Depending on the indexes, the computation alternatives below are

• No Index − If the table is unsorted and has no indexes, all the disk blocks in the table are checked by the selection process. Each block is put into the memory and each tuple in the block is examined to see if the selection condition is satisfied. If the condition is met, it is shown as an output. Since each tuple is brought into memory and each tuple is processed, this is the costliest approach.
• B+ Tree Index − The B+ Tree index is built on most database systems. If the selection condition is based on a field that is the key of this B+ Tree index, this index will be used to obtain the results. Processing selection statements with complex conditions, however, can require a greater number of accesses to the disk block and, in some cases, a full scan of the table.
• Hash Index-If hash indexes are used and their main field is used in the selection situation, it becomes a easy method to obtain tuples using the hash index. In order to find the address of a bucket where the key value corresponding to the hash value is stored, a hash index uses a hash function. The hash feature is executed and the bucket address is found in order to find a key value in the index. It looks for the key values in the bucket. If a match is found, the actual tuple is fetched into the memory from the disk block.

### Computation of Joins

Each tuple in P must be compared with each tuple in Q to test whether the join condition is satisfied when we want to join two tables, say P and Q. If the condition is satisfied, the corresponding tuples are concatenated, duplicate fields are deleted and added to the result relationship. This is, consequently, the most costly operation.
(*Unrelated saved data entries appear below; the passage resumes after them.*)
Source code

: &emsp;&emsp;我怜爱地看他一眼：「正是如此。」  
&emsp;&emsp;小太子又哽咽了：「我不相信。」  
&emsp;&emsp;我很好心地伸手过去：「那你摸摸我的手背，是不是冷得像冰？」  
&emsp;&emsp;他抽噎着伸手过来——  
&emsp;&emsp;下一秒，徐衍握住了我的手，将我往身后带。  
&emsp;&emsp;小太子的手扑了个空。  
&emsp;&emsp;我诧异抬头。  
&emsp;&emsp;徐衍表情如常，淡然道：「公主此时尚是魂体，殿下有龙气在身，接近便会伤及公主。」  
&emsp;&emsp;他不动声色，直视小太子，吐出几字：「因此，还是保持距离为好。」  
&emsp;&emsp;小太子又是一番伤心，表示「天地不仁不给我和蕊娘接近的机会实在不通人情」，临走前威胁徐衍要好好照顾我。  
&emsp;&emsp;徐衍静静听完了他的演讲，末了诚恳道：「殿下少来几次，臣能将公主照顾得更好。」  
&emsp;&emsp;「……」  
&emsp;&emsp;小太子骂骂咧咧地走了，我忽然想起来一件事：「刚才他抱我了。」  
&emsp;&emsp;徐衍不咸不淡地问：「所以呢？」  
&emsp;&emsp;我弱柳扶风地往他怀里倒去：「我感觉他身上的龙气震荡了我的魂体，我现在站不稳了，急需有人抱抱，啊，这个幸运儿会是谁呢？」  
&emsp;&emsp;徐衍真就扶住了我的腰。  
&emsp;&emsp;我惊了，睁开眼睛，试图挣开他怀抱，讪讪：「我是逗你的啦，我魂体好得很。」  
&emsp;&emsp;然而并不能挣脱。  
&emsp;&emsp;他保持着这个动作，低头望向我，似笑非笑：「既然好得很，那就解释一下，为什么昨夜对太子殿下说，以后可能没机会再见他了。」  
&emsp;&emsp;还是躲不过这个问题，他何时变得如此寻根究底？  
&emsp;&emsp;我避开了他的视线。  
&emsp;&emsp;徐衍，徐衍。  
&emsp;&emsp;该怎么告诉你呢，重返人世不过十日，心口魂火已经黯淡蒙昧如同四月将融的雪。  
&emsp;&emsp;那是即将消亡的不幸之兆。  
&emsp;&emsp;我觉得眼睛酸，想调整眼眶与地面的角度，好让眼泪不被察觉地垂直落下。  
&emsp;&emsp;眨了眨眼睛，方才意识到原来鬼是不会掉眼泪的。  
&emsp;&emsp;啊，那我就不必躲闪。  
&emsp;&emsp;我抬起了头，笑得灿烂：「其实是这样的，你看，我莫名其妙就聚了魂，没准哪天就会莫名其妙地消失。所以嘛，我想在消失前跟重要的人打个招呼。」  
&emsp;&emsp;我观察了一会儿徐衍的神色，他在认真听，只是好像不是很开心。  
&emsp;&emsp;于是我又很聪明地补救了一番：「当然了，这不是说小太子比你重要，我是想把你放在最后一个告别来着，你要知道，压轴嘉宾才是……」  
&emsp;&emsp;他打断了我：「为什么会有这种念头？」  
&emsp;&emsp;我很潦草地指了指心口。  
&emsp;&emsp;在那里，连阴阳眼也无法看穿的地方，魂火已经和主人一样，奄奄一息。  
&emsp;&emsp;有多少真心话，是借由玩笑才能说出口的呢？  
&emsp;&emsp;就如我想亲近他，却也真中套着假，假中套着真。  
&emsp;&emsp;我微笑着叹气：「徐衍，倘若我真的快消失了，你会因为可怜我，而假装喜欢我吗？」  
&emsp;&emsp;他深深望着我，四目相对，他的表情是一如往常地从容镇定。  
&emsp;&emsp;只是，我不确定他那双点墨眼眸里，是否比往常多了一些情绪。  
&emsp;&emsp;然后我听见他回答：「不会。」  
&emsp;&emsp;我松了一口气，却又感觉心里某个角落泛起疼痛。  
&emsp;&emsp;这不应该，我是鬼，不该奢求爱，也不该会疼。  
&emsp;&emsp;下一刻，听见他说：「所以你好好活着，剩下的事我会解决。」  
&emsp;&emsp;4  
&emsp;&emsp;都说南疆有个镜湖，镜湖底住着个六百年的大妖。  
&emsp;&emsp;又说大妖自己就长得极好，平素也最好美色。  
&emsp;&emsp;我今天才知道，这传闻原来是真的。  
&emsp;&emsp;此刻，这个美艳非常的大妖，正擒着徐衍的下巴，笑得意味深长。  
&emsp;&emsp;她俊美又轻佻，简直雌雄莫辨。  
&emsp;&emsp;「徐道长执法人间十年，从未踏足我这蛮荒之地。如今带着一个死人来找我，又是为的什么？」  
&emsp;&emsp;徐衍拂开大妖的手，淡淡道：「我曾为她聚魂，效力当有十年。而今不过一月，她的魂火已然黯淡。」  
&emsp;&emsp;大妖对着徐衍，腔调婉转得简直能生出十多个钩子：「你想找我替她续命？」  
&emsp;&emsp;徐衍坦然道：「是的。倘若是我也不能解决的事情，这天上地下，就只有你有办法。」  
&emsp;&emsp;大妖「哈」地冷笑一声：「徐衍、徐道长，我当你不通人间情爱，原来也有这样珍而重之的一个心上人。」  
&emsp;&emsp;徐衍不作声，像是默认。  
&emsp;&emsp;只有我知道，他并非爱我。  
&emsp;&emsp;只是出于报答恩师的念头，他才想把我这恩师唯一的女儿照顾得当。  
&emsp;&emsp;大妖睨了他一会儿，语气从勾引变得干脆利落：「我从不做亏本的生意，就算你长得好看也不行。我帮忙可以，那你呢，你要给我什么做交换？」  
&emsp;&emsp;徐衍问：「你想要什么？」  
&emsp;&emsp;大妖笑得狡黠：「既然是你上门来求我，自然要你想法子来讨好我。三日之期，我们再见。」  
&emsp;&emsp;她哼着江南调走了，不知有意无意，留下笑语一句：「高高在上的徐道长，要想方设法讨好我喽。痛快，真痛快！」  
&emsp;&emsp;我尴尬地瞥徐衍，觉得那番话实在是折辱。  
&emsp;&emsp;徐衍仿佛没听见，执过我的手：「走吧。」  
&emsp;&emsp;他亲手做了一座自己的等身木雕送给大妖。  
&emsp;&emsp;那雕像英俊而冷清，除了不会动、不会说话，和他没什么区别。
The popular approaches for computing joins are −

Nested-loop Approach

This is the conventional join approach. It can be illustrated through the following pseudocode (Tables P and Q, with tuples tuple_p and tuple_q and joining attribute a) −

For each tuple_p in P
For each tuple_q in Q
If tuple_p.a = tuple_q.a Then
Concatenate tuple_p and tuple_q and append to Result
End If
Next tuple_q
Next tuple-p


Sort-merge Approach

In this method, based on the joining attribute, the two tables are individually sorted and then the sorted tables are merged. As the number of records is very high and can not be accommodated in the memory, external sorting methods are introduced. Once the individual tables are sorted, one page is brought into the memory of each of the sorted tables, merged based on the joining attribute, and the joined tuples are written out.

Hash-join Approach

This approach consists of three steps: the phase of partitioning and the phase of probing. Tables P and Q are broken into two sets of disjointed partitions in the partitioning phase. A common feature of hash is agreed upon. For assigning tuples to partitions, this hash function is used. Tuples in a partition of P are contrasted with tuples in the corresponding partition of Q during the testing process. They are written out if they match, then.